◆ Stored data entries
──────────

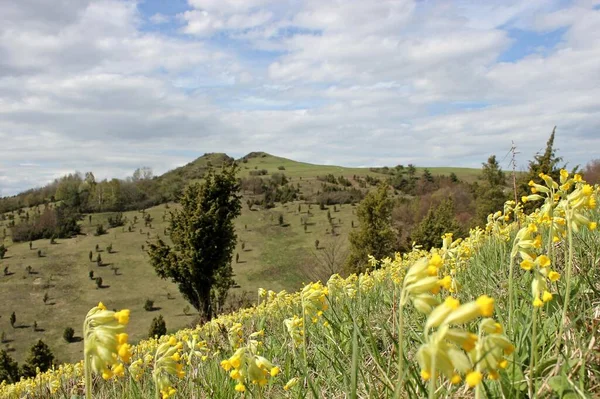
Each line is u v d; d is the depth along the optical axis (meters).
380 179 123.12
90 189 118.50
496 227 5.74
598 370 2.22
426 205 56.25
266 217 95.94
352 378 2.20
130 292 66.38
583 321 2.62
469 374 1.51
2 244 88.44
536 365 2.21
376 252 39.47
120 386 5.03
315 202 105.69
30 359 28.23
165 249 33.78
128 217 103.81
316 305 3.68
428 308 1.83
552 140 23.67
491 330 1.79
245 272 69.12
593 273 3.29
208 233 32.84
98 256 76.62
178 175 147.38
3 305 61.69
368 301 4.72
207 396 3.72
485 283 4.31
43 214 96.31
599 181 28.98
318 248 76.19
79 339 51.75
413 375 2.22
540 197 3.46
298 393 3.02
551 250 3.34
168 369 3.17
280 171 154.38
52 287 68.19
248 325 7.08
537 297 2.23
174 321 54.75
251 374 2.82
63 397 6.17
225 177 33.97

──────────

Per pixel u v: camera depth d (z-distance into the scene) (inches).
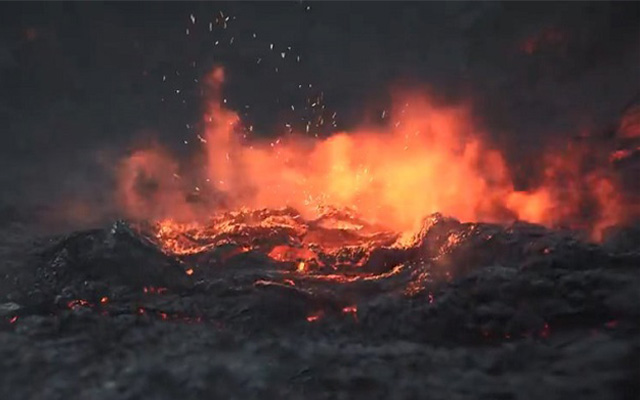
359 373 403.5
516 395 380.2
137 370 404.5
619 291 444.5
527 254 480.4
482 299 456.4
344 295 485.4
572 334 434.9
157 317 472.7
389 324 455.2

──────────

◆ Task details
Word for word, restate the lines above from the line containing "30 359 28.23" through the line containing "225 177 33.97", with both included and nothing else.

◆ Result
30 359 28.23
165 249 33.78
128 217 103.81
316 305 3.68
428 308 1.83
552 140 23.67
491 330 1.79
245 272 69.12
593 273 3.29
208 233 32.84
98 256 76.62
178 175 147.38
3 305 61.69
368 301 4.72
207 396 3.72
485 283 4.31
43 214 96.31
599 181 28.98
318 248 76.19
79 339 51.75
413 375 2.22
540 197 3.46
298 393 3.02
551 250 3.34
168 369 3.17
280 171 154.38
52 287 68.19
248 325 7.08
537 297 2.23
174 321 54.75
251 374 2.82
63 397 6.17
225 177 33.97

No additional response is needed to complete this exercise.